*** Begin section ***

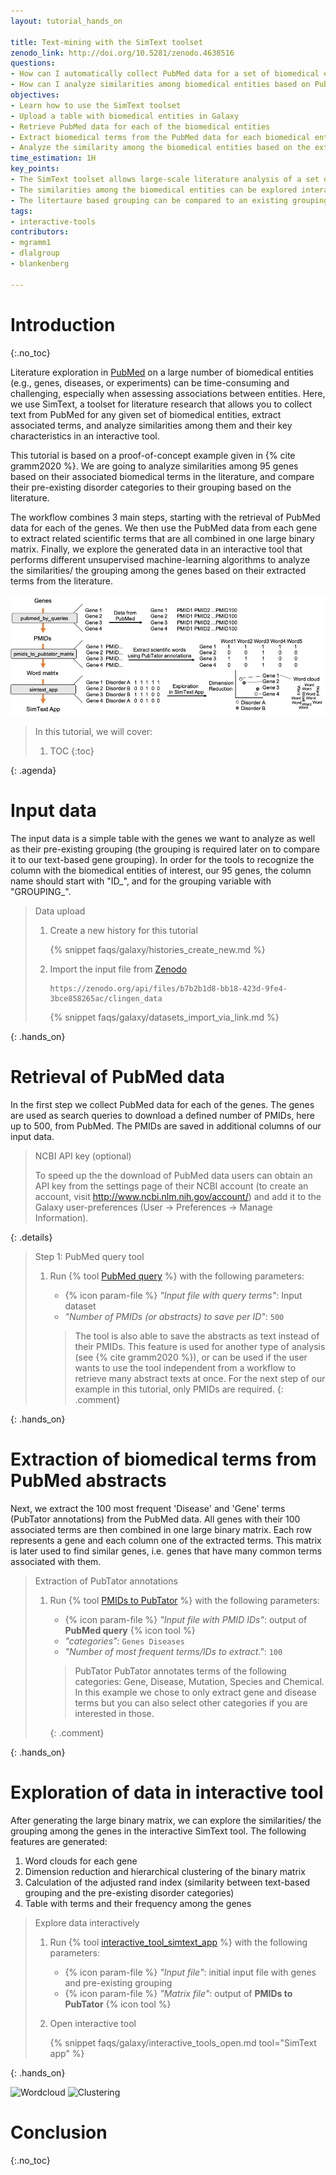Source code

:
 ```yaml
---
layout: tutorial_hands_on

title: Text-mining with the SimText toolset
zenodo_link: http://doi.org/10.5281/zenodo.4638516
questions:
- How can I automatically collect PubMed data for a set of biomedical entities such as genes?
- How can I analyze similarities among biomedical entities based on PubMed data on large-scale?
objectives:
- Learn how to use the SimText toolset
- Upload a table with biomedical entities in Galaxy
- Retrieve PubMed data for each of the biomedical entities
- Extract biomedical terms from the PubMed data for each biomedical entity
- Analyze the similarity among the biomedical entities based on the extracted data in an interactive app
time_estimation: 1H
key_points:
- The SimText toolset allows large-scale literature analysis of a set of biomedical entities such as genes or diseases
- The similarities among the biomedical entities can be explored interactively
- The litertaure based grouping can be compared to an existing grouping to discover similarities/ relationships hidden in the literature
tags:
- interactive-tools
contributors:
- mgramm1
- dlalgroup
- blankenberg

---
```


# Introduction
{:.no_toc}

Literature exploration in [PubMed](https://pubmed.ncbi.nlm.nih.gov/) on a large number of biomedical entities (e.g., genes, diseases, or experiments) can be time-consuming and challenging, especially when assessing associations between entities. Here, we use SimText, a toolset for literature research that allows you to collect text from PubMed for any given set of biomedical entities, extract associated terms, and analyze similarities among them and their key characteristics in an interactive tool.

This tutorial is based on a proof-of-concept example given in {% cite gramm2020 %}. We are going to analyze similarities among 95 genes based on their associated biomedical terms in the literature, and compare their pre-existing disorder categories to their grouping based on the literature.

The workflow combines 3 main steps, starting with the retrieval of PubMed data for each of the genes. We then use the PubMed data from each gene to extract related scientific terms that are all combined in one large binary matrix. Finally, we explore the generated data in an interactive tool that performs different unsupervised machine-learning algorithms to analyze the similarities/ the grouping among the genes based on their extracted terms from the literature.

![Tutorial overview](images/simtext_overview_tutorial.png "Schematic presentation of the workflow.")

> <agenda-title></agenda-title>
>
> In this tutorial, we will cover:
>
> 1. TOC
> {:toc}
>
{: .agenda}

# Input data

The input data is a simple table with the genes we want to analyze as well as their pre-existing grouping (the grouping is required later on to compare it to our text-based gene grouping). In order for the tools to recognize the column with the biomedical entities of interest, our 95 genes, the column name should start with "ID_", and for the grouping variable with "GROUPING_".

> <hands-on-title>Data upload</hands-on-title>
>
> 1. Create a new history for this tutorial
>
>    {% snippet faqs/galaxy/histories_create_new.md %}
>
> 2. Import the input file from [Zenodo](https://zenodo.org/api/files/b7b2b1d8-bb18-423d-9fe4-3bce858265ac/clingen_data)
>
>    ```
>    https://zenodo.org/api/files/b7b2b1d8-bb18-423d-9fe4-3bce858265ac/clingen_data
>    ```
>
>    {% snippet faqs/galaxy/datasets_import_via_link.md %}
>
{: .hands_on}

# Retrieval of PubMed data

In the first step we collect PubMed data for each of the genes. The genes are used as search queries to download a defined number of PMIDs, here up to 500, from PubMed. The PMIDs are saved in additional columns of our input data.

> <details-title>NCBI API key (optional)</details-title>
>
> To speed up the the download of PubMed data users can obtain an API key from the settings page of their NCBI account (to create an account, visit http://www.ncbi.nlm.nih.gov/account/) and add it to the Galaxy user-preferences (User → Preferences → Manage Information).
>
{: .details}

> <hands-on-title>Step 1: PubMed query tool</hands-on-title>
>
> 1. Run {% tool [PubMed query](toolshed.g2.bx.psu.edu/repos/iuc/pubmed_by_queries/pubmed_by_queries/0.0.2) %} with the following parameters:
>    - {% icon param-file %} *"Input file with query terms"*: Input dataset
>    - *"Number of PMIDs (or abstracts) to save per ID"*: `500`
>
>    > <comment-title></comment-title>
>    >
>    > The tool is also able to save the abstracts as text instead of their PMIDs. This feature is used for another type of analysis (see {% cite gramm2020 %}), or can be used if the user wants to use the tool independent from a workflow to retrieve many abstract texts at once. For the next step of our example in this tutorial, only PMIDs are required.
>    {: .comment}
>
{: .hands_on}

# Extraction of biomedical terms from PubMed abstracts

Next, we extract the 100 most frequent 'Disease' and 'Gene' terms (PubTator annotations) from the PubMed data. All genes with their 100 associated terms are then combined in one large binary matrix. Each row represents a gene and each column one of the extracted terms. This matrix is later used to find similar genes, i.e. genes that have many common terms associated with them.

> <hands-on-title>Extraction of PubTator annotations</hands-on-title>
>
> 1. Run {% tool [PMIDs to PubTator](toolshed.g2.bx.psu.edu/repos/iuc/pmids_to_pubtator_matrix/pmids_to_pubtator_matrix/0.0.2) %} with the following parameters:
>    - {% icon param-file %} *"Input file with PMID IDs"*: output of **PubMed query** {% icon tool %}
>    - *"categories"*: `Genes Diseases`
>    - *"Number of most frequent terms/IDs to extract."*: `100`
>
>    > <comment-title>PubTator</comment-title>
>    > PubTator annotates terms of the following categories: Gene, Disease, Mutation, Species and Chemical.
>    > In this example we chose to only extract gene and disease terms but you can also select other categories if you are interested in those.
>    >
>    {: .comment}
>
{: .hands_on}


# Exploration of data in interactive tool

After generating the large binary matrix, we can explore the similarities/ the grouping among the genes in the interactive SimText tool.
The following features are generated:

1. Word clouds for each gene
2. Dimension reduction and hierarchical clustering of the binary matrix
3. Calculation of the adjusted rand index (similarity between text-based grouping and the pre-existing disorder categories)
4. Table with terms and their frequency among the genes

> <hands-on-title>Explore data interactively</hands-on-title>
>
> 1. Run {% tool [interactive_tool_simtext_app](interactive_tool_simtext_app) %} with the following parameters:
>    - {% icon param-file %} *"Input file"*: initial input file with genes and pre-existing grouping
>    - {% icon param-file %} *"Matrix file"*: output of **PMIDs to PubTator** {% icon tool %}
>
> 2. Open interactive tool
>
>    {% snippet faqs/galaxy/interactive_tools_open.md tool="SimText app" %}
>
{: .hands_on}

![Wordcloud](images/simtextapp_wordcloud.gif "Left: For all genes a wordcloud with their associated terms cen be generated. Right: In the dimension reduction plot the similarities among the genes can be explored. The colouring corresponds to the pre-existing disorder categories.")
![Clustering](images/simtextapp_clustering.gif "Hierarchical clustering of the matrix. Different clustering methods can be selected and the adjusted rand index be calculated.")

# Conclusion
{:.no_toc}

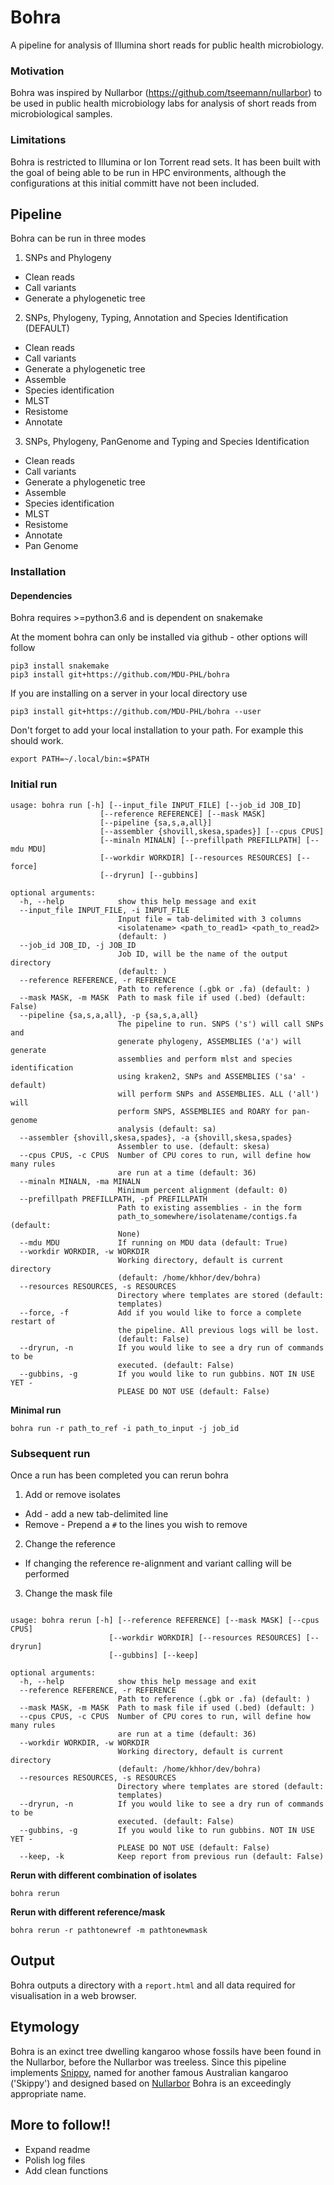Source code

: # Bohra 

A pipeline for analysis of Illumina short reads for public health microbiology.

### Motivation

Bohra was inspired by Nullarbor (https://github.com/tseemann/nullarbor) to be used in public health microbiology labs for analysis of short reads from microbiological samples.  

### Limitations

Bohra is restricted to Illumina or Ion Torrent read sets. It has been built with the goal of being able to be run in HPC environments, although the configurations at this initial committ have not been included.

## Pipeline

Bohra can be run in three modes
1. SNPs and Phylogeny
* Clean reads
* Call variants
* Generate a phylogenetic tree

2. SNPs, Phylogeny, Typing, Annotation and Species Identification (DEFAULT)
* Clean reads
* Call variants
* Generate a phylogenetic tree
* Assemble
* Species identification
* MLST
* Resistome
* Annotate

3. SNPs, Phylogeny, PanGenome and  Typing and Species Identification
* Clean reads
* Call variants
* Generate a phylogenetic tree
* Assemble
* Species identification
* MLST
* Resistome
* Annotate
* Pan Genome

### Installation

#### Dependencies

Bohra requires >=python3.6 and is dependent on snakemake

At the moment bohra can only be installed via github - other options will follow

```
pip3 install snakemake
pip3 install git+https://github.com/MDU-PHL/bohra
```
If you are installing on a server in your local directory use

```
pip3 install git+https://github.com/MDU-PHL/bohra --user
```

Don't forget to add your local installation to your path. For example this should work.

```
export PATH=~/.local/bin:=$PATH
```

### Initial run


```
usage: bohra run [-h] [--input_file INPUT_FILE] [--job_id JOB_ID]
                    [--reference REFERENCE] [--mask MASK]
                    [--pipeline {sa,s,a,all}]
                    [--assembler {shovill,skesa,spades}] [--cpus CPUS]
                    [--minaln MINALN] [--prefillpath PREFILLPATH] [--mdu MDU]
                    [--workdir WORKDIR] [--resources RESOURCES] [--force]
                    [--dryrun] [--gubbins]

optional arguments:
  -h, --help            show this help message and exit
  --input_file INPUT_FILE, -i INPUT_FILE
                        Input file = tab-delimited with 3 columns
                        <isolatename> <path_to_read1> <path_to_read2>
                        (default: )
  --job_id JOB_ID, -j JOB_ID
                        Job ID, will be the name of the output directory
                        (default: )
  --reference REFERENCE, -r REFERENCE
                        Path to reference (.gbk or .fa) (default: )
  --mask MASK, -m MASK  Path to mask file if used (.bed) (default: False)
  --pipeline {sa,s,a,all}, -p {sa,s,a,all}
                        The pipeline to run. SNPS ('s') will call SNPs and
                        generate phylogeny, ASSEMBLIES ('a') will generate
                        assemblies and perform mlst and species identification
                        using kraken2, SNPs and ASSEMBLIES ('sa' - default)
                        will perform SNPs and ASSEMBLIES. ALL ('all') will
                        perform SNPS, ASSEMBLIES and ROARY for pan-genome
                        analysis (default: sa)
  --assembler {shovill,skesa,spades}, -a {shovill,skesa,spades}
                        Assembler to use. (default: skesa)
  --cpus CPUS, -c CPUS  Number of CPU cores to run, will define how many rules
                        are run at a time (default: 36)
  --minaln MINALN, -ma MINALN
                        Minimum percent alignment (default: 0)
  --prefillpath PREFILLPATH, -pf PREFILLPATH
                        Path to existing assemblies - in the form
                        path_to_somewhere/isolatename/contigs.fa (default:
                        None)
  --mdu MDU             If running on MDU data (default: True)
  --workdir WORKDIR, -w WORKDIR
                        Working directory, default is current directory
                        (default: /home/khhor/dev/bohra)
  --resources RESOURCES, -s RESOURCES
                        Directory where templates are stored (default:
                        templates)
  --force, -f           Add if you would like to force a complete restart of
                        the pipeline. All previous logs will be lost.
                        (default: False)
  --dryrun, -n          If you would like to see a dry run of commands to be
                        executed. (default: False)
  --gubbins, -g         If you would like to run gubbins. NOT IN USE YET -
                        PLEASE DO NOT USE (default: False)
```
**Minimal run**

`bohra run -r path_to_ref -i path_to_input -j job_id`

### Subsequent run

Once a run has been completed you can rerun bohra
1. Add or remove isolates
* Add - add a new tab-delimited line
* Remove - Prepend a `#` to the lines you wish to remove

2. Change the reference 
* If changing the reference re-alignment and variant calling will be performed

3. Change the mask file

```

usage: bohra rerun [-h] [--reference REFERENCE] [--mask MASK] [--cpus CPUS]
                      [--workdir WORKDIR] [--resources RESOURCES] [--dryrun]
                      [--gubbins] [--keep]

optional arguments:
  -h, --help            show this help message and exit
  --reference REFERENCE, -r REFERENCE
                        Path to reference (.gbk or .fa) (default: )
  --mask MASK, -m MASK  Path to mask file if used (.bed) (default: )
  --cpus CPUS, -c CPUS  Number of CPU cores to run, will define how many rules
                        are run at a time (default: 36)
  --workdir WORKDIR, -w WORKDIR
                        Working directory, default is current directory
                        (default: /home/khhor/dev/bohra)
  --resources RESOURCES, -s RESOURCES
                        Directory where templates are stored (default:
                        templates)
  --dryrun, -n          If you would like to see a dry run of commands to be
                        executed. (default: False)
  --gubbins, -g         If you would like to run gubbins. NOT IN USE YET -
                        PLEASE DO NOT USE (default: False)
  --keep, -k            Keep report from previous run (default: False)
```

**Rerun with different combination of isolates**


`bohra rerun`

**Rerun with different reference/mask**


`bohra rerun -r pathtonewref -m pathtonewmask`

## Output

Bohra outputs a directory with a `report.html` and all data required for visualisation in a web browser. 

## Etymology

Bohra is an exinct tree dwelling kangaroo whose fossils have been found in the Nullarbor, before the Nullarbor was treeless. Since this pipeline implements [Snippy](https://github.com/tseemann/snippy), named for another famous Australian kangaroo ('Skippy') and designed based on [Nullarbor](https://github.com/tseemann/nullarbor) Bohra is an exceedingly appropriate name. 

## More to follow!!

* Expand readme
* Polish log files
* Add clean functions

*** End section ***

#### TASK
The answer to this exercise is one number: how many lines of the records above contain the string "microbiology".

#### ANSWER SPACE
2